Zahlreiche Hostels haben eröffnet, zahlreiche Touren und Freizeitangebote, wie
ein türkisches Bad, werden angeboten. Die Abneigung gegen Israel vieler
Palästinenser ist aber nicht zu leugnen. Eine der schwierigsten Aufgaben war es
nicht hebräisch zu sprechen, denn das erachten viele als respektlos. In
Anbetracht der jüdischen Siedlungen, der Polizei- und Armeepräsens und der
Mauer als Trennlinie, kann man die Ansicht einiger Palästinenser durchaus
nachempfinden. Im Gegenzug dazu kann man auch die Sicherheitssorgen vieler
Israelis verstehen, die durch Anschläge in der Vergangenheit verursacht wurden.
Ich hab manchmal das Gefühl man kann nicht genau sagen, wer angefangen hat mit
den Provokationen und wer Recht hat und wer nicht steht für mich daher außer
Frage.
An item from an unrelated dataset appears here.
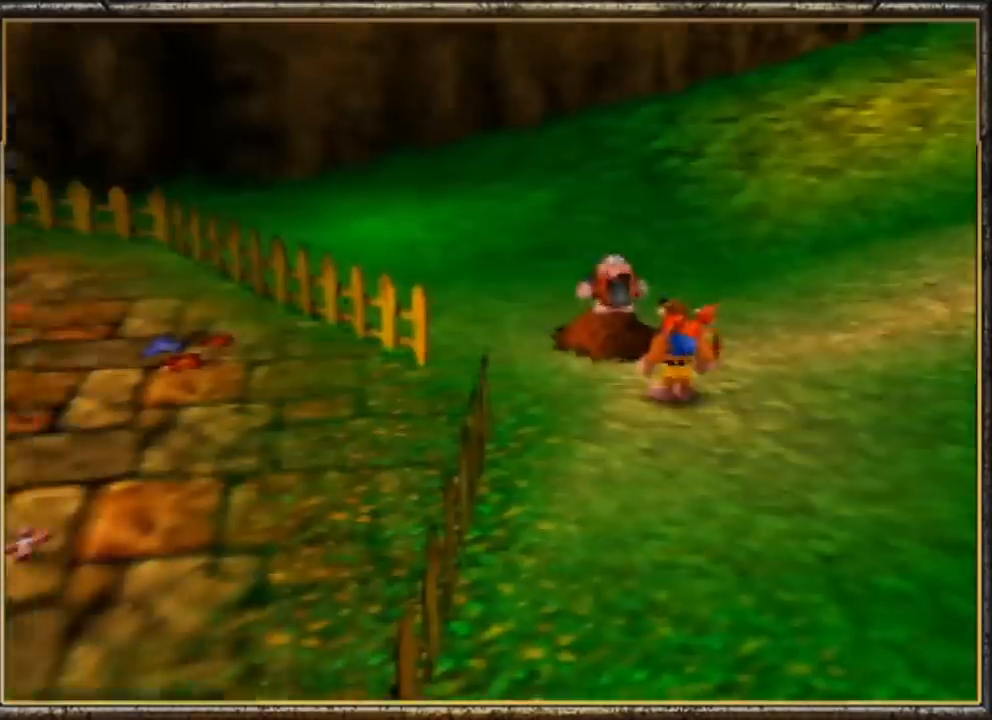
{"buttons": [], "left_stick": "up-right", "events": [[233, "left_stick", "up-right"]]}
Generell kann man sagen, dass viel Propaganda beider Seiten gemacht
wird.
Was mich also
am meisten beeindruckt hat in diesem kleinen Land, ist die Gesellschaft, die
gegensätzlicher nicht sein könnte. Dies liegt natürlich auch an der
Einwanderung. So gut wie Jeder hier hat, durch die Diaspora,
Migrationshintergründe. Es gibt viele iranische, russische, amerikanische,
äthiopische und argentinische Juden. Im Kfar (meiner Arbeitsstelle) haben wir
auch Member aus Südafrika, Kanada und Australien. Ich finde man kann daher
schwer von einer Leitkultur in Israel sprechen, weil die Kulturen mitgebracht
wurden und sich auch vermischt haben. Es ist immer alles regional abhängig. Da
das auf so kleinem Raum passiert, macht es Israel mit den verschiedenen
Kulturen so einzigartig. Und trotz des Konflikts und einiger Einschränkungen
zum Schutz der Sicherheit sind die Leute so freundlich (was ich aufgrund der
Vergangenheit und einiger bewegender Holocaustgeschichten, die ich hier gehört
habe, nicht für selbstverständlich gehalten halte) und leben vielleicht genau
deswegen in den Moment. Auch wenn sich die einzelnen Teile der Gesellschaft oft
nicht wirklich gut verstehen so wurde ich doch immer freundlich behandelt bzw.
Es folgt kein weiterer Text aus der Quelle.